Government Failure Also Endemic

Kevin Williamson writes in National Review Online, “Taming ‘Animal Spirits”
(‘Investors sometimes behave irrationally, and so do regulators’)
HERE:

Animal spirits are indeed at play, and mischievously so, both in the marketplace and among those who seek to govern the marketplace. It is characteristic of our academic caste that Professors Shiller and Akerlof attend to the former case but are blind to the latter, and so they have produced an essay that is not so much conventional as convention itself, arguing, in a series of bland metaphors, that economic exorcists in Washington must be deployed against animal spirits in the marketplace: “If we thought that human beings were totally rational and acted mainly from economic motives, we, like Adam Smith and his followers today, would believe that governments should play little role in regulating financial markets. . . . But on the contrary, we believe that animal spirits play a significant and largely destabilizing role. Without government intervention, employment levels will at times swing massively, financial markets will fall into chaos, scoundrels will flourish, and huge numbers of people will live in misery.”

“There is no need to address the problems of that passage beyond cataloguing them: We have lots of government intervention in the economy, but employment levels do swing, financial markets have fallen into chaos, scoundrels do flourish with great exuberance, etc. And neither Adam Smith nor his intellectual heirs believe that economic man is an icy rationalist, or even that he is rational, broadly defined. Ludwig von Mises put the idea into theoretical form, but it has long been understood that man acts rationally in the sense that he takes actions that seem to him sensible in order to achieve a certain end, but that end itself may be irrational, erroneous, or criminal: Scientific researchers act rationally to achieve certain ends; so do serial killers, religious fanatics, drug addicts, and Wall Street traders.


Comment
A most interesting article with which I mostly agree. Basically, it criticises the Homo economicus model of human(?) behaviour upon which so much of modern economics is based.

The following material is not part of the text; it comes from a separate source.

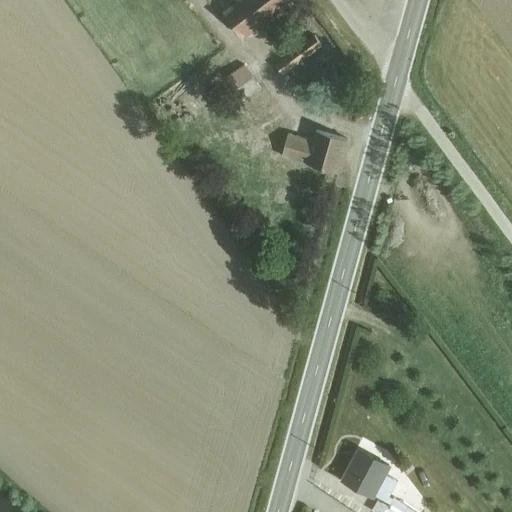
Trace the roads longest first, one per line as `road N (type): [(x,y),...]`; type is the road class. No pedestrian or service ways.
road 1 (secondary): [(395,79),(277,511)]
road 2 (unclassified): [(395,79),(511,238)]
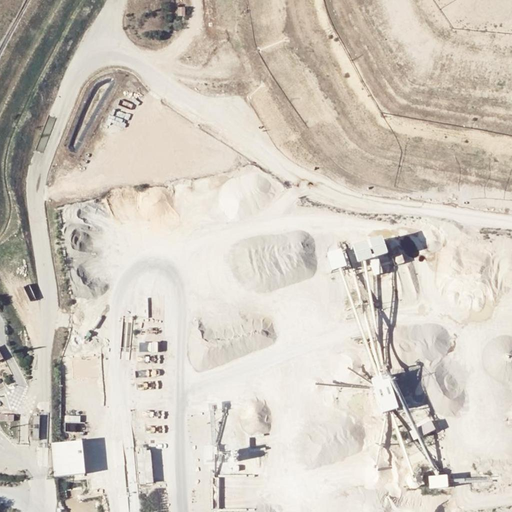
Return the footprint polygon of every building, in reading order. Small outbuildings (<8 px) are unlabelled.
[(357,240),(358,263),(392,260),(390,238),(357,240)] [(347,251),(332,254),(335,272),(350,269),(347,251)] [(433,420),(420,427),(425,435),(437,428),(433,420)] [(51,443),(54,477),(86,474),(82,440),(51,443)] [(136,453),(139,484),(154,482),(151,451),(136,453)] [(431,477),(432,489),(451,488),(450,475),(431,477)]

Partly, the model was inevitable once it was decided to find a way to make political economy ‘scientific’, with maximum/minimum maths using calculus (Pareto, following Walras), out of which the mathematisation of economics into what it became from the mid-20th century.

The scribbles of modern economists influence public policy, often without the qualifying assumptions of the scribblers, and a whole host of dubious ideas get traction in the daily grind of politics.

The idea that markets are liable to fail, unless regulated, is having a renewed run just now, as if the regulators are some version of supermen and superwomen, who do no wrong, are immune to other than the public good and above reproach or suspicion. Being made of the same stuff as ordinary humans (absent from the models), regulators can be at least as bad as the worst market-makers, and on occasion, even worse.

I suggest you read Steven Medema’s, The Hidden Hand: taming self-interest in the history of ideas, Princeton University Press (2009), for an excellent account of the 1930s debate about the assumed probity of the selfless public servant in Pigou’s "Welfare Economics".